- **Extract provided**:
* * * * * * * * *
The vehicle depot in Tiji was struck on Wednesday, 25 May 2011, by a Tornado GR4 and a Typhoon FGR4 which between them dropped nine bombs on the facility.
In a demonstration of the flexibility of the RAF’s combination of Tornado and Typhoon, the mission was originally tasked to strike eight points. A ninth was added based on information received during the mission.
The Typhoon dropped four Enhanced Paveway II bombs, the first time it has done that operationally, while the Tornado used five Paveway IV bombs, again a first for that aircraft. Both weapon types have laser and GPS guidance for accuracy.
All nine struck their intended target points on the Gaddafi-regime storage facility, and the complementary capabilities of the 1,000-pound (454kg) Enhanced Paveway II and 500-pound (227kg) Paveway IV bombs ensured that the facility was completely destroyed.
The vehicle depot at Tiji had been supporting regime attacks on the civilian population in the Jebel Nafusa region, south west of Tripoli.
These strikes take the total RAF strikes in deliberate operations in a 36-hour period to 17, all of them direct hits. At the same time, the RAF has maintained its commitment to dynamic targeting missions. In that role RAF pilots have destroyed Gaddafi-regime artillery threatening Misurata.
On Tuesday, 24 May 2011, RAF aircraft attacked four of Colonel Gaddafi’s heavy armoured vehicles deployed near the Libyan city of Zlitan - all four were destroyed or badly damaged.
* * * * * * * * *
- **Data excerpts**:
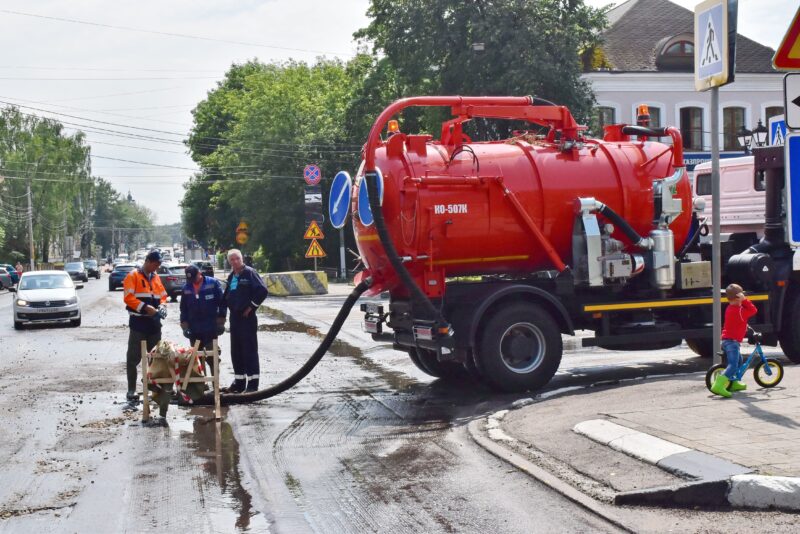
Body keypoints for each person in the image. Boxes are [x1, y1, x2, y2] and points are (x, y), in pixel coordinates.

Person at [123, 250, 168, 404]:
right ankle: (131, 389)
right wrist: (145, 307)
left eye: (159, 265)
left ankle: (154, 387)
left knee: (156, 357)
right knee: (133, 358)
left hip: (154, 324)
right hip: (138, 323)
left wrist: (162, 306)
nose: (157, 267)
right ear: (148, 261)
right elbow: (129, 298)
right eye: (155, 264)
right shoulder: (133, 276)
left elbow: (163, 295)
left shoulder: (156, 278)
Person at [222, 249, 268, 393]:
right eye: (232, 260)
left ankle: (253, 384)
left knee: (249, 351)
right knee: (236, 351)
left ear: (241, 259)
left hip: (247, 318)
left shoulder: (250, 273)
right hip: (234, 319)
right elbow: (227, 296)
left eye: (237, 259)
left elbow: (262, 291)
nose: (235, 262)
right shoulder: (231, 276)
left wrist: (251, 307)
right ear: (229, 262)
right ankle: (239, 383)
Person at [710, 283, 757, 398]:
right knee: (733, 365)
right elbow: (753, 310)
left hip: (727, 341)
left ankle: (734, 382)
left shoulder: (730, 308)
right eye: (742, 296)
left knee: (739, 360)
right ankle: (719, 385)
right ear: (738, 297)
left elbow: (737, 322)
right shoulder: (740, 311)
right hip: (732, 343)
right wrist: (745, 300)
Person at [180, 264, 226, 375]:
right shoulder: (186, 288)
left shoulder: (213, 283)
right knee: (197, 358)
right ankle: (202, 386)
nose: (192, 281)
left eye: (194, 278)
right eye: (190, 279)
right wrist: (185, 326)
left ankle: (216, 386)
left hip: (210, 327)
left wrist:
* * * * * * * * *
- **Exercise tasks**:
A - Say whether each statement below agrees with the report on the RAF strikes in Libya. Answer yes or no for each, and quote the words of the report that decide it. (i) The Typhoon dropped five Paveway IV bombs. (ii) The mission was first tasked to strike eight points. (iii) All nine bombs struck their intended target points.
B - According to the report on the RAF strikes in Libya, on what date did RAF aircraft attack heavy armoured vehicles near Zlitan?
C - Resume the report on the RAF strikes in Libya, picking up after its final sentence.

- **Answers provided**:
A -
(i) No: "The Typhoon dropped four Enhanced Paveway II bombs"
(ii) Yes: "the mission was originally tasked to strike eight points"
(iii) Yes: "All nine struck their intended target points"

B - Tuesday, 24 May 2011.

C -
On the same day RAF Tornado and Typhoon jets also attacked a Libyan coastal radar station near Brega, which was destroyed with a single dual-mode seeker Brimstone missile. While the missile is designed for use against vehicles, and usually only used in that role, it was chosen as the most appropriate weapon for a precision strike.
The relatively small warhead on the Brimstone missile meant that the aircrew could destroy the radar unit without destroying the building, and also ensure the risk of death and injury was minimised.
Last Friday, 20 May 2011, two RAF aircraft struck at five multiple rocket launchers in the vicinity of Tripoli.
The Chief of the Defence Staff’s Strategic Communications Officer, Major General John Lorimer, said:
By striking at these weapons RAF pilots have removed the ability of Colonel Gaddafi’s forces to use them to attack Libyan civilians.